A couple of attempts to defend SSRIs. First an editorial from The Times:
What is not warranted is a rush to judgment that these drugs are no good: policymakers and doctors should have sharply in mind that the people most likely to say that pills are pointless are the people who most need them.
Huh? Is this supposed to be a serious argument?
The answer reveals a key flaw of randomized clinical trials and meta-analyses: when you are looking at aggregated data, huge individual differences can be washed out. For example, let’s imagine a drug that causes people with one genetic variation to have a profound positive effect– but causes those with another to get dramatically worse and has little effect on everyone else.
Some people are strong responders to one drug– but give them another in the same class, and they become actively suicidal. Most people have a slight positive effect; some have a slight negative effect. In aggregate, a drug that is a home run for one person and potentially fatal to another looks inert.

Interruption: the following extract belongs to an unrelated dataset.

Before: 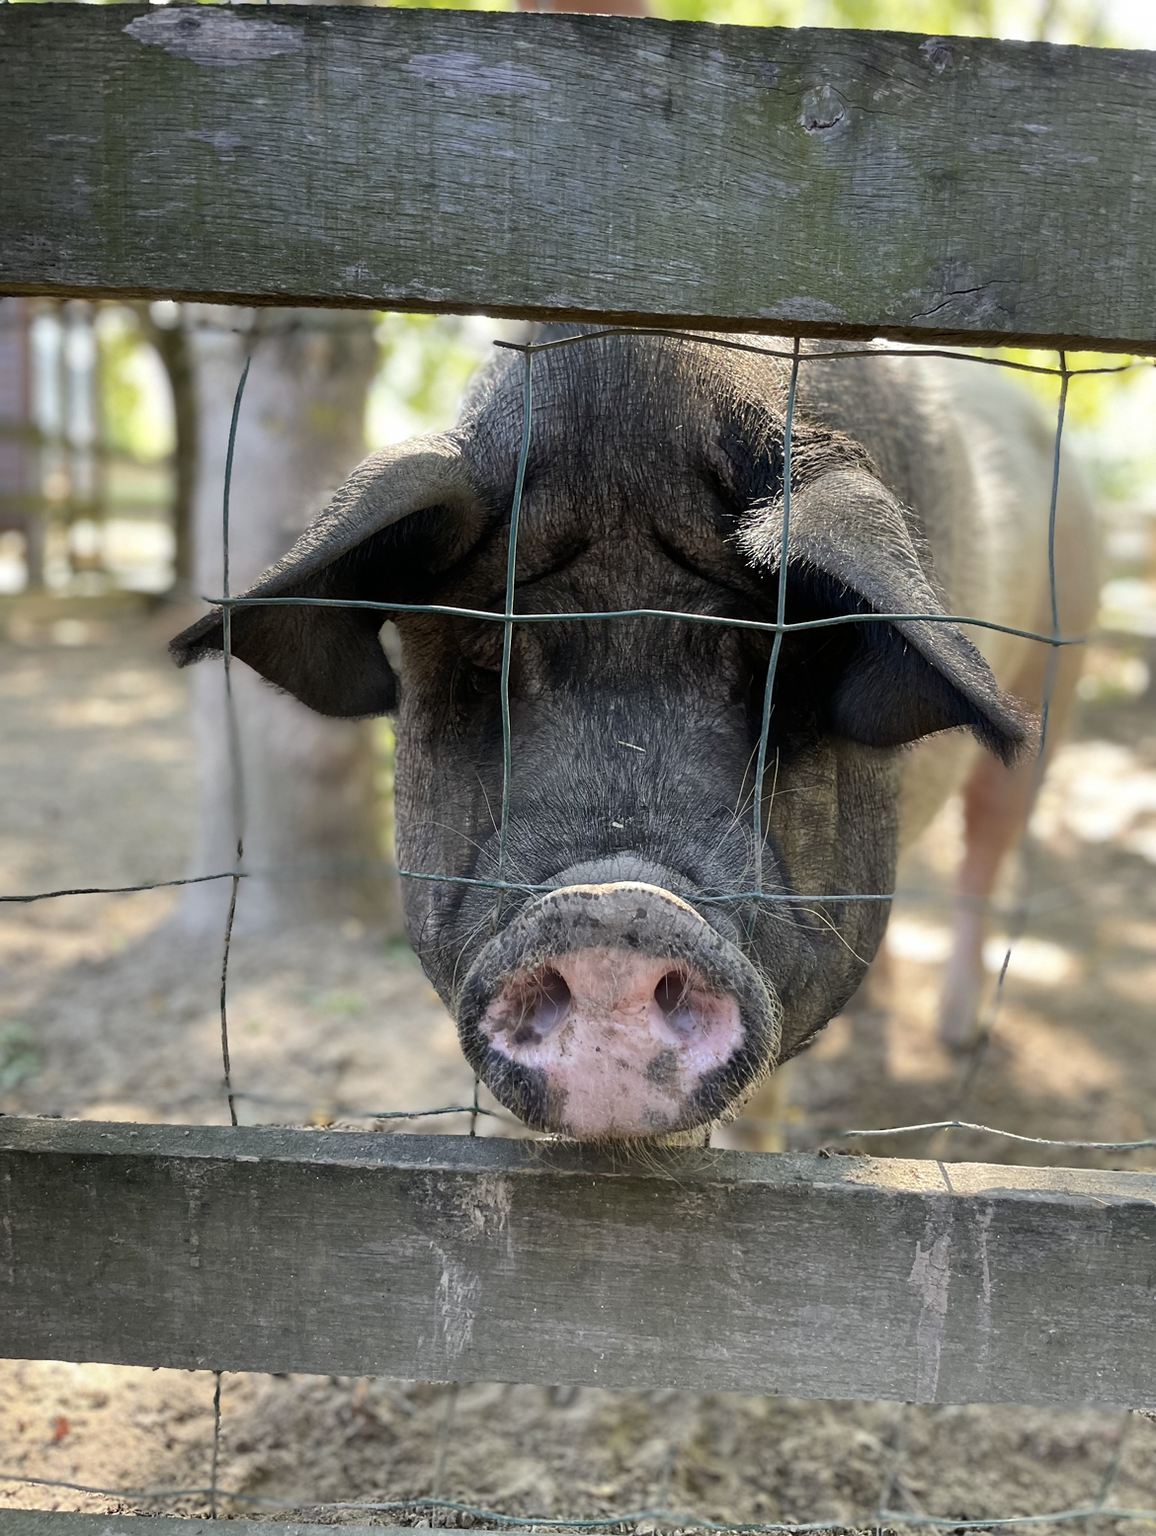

This question isn’t whether these drugs are of any value. The relevant questions include whether, based on the evidence, there should be 40 million people on Prozac? Should 4.5 million people have been on it in the drug’s first 5 years? Has acceptance outpaced the evidence? If the evidence for widespread use does not exist, how did we get here? Should it be a first line treatment, especially in light of our growing understanding of the withdrawal syndromes that these drugs can cause? Who are they effective for? Are there older (and cheaper) drugs that are more effective? Are there other treatments that are more effective? How can we reduce profit motives for overstating the effectiveness of drugs like this? How can we mitigate the influence of professional biases in what treatments are adopted as evidence-based?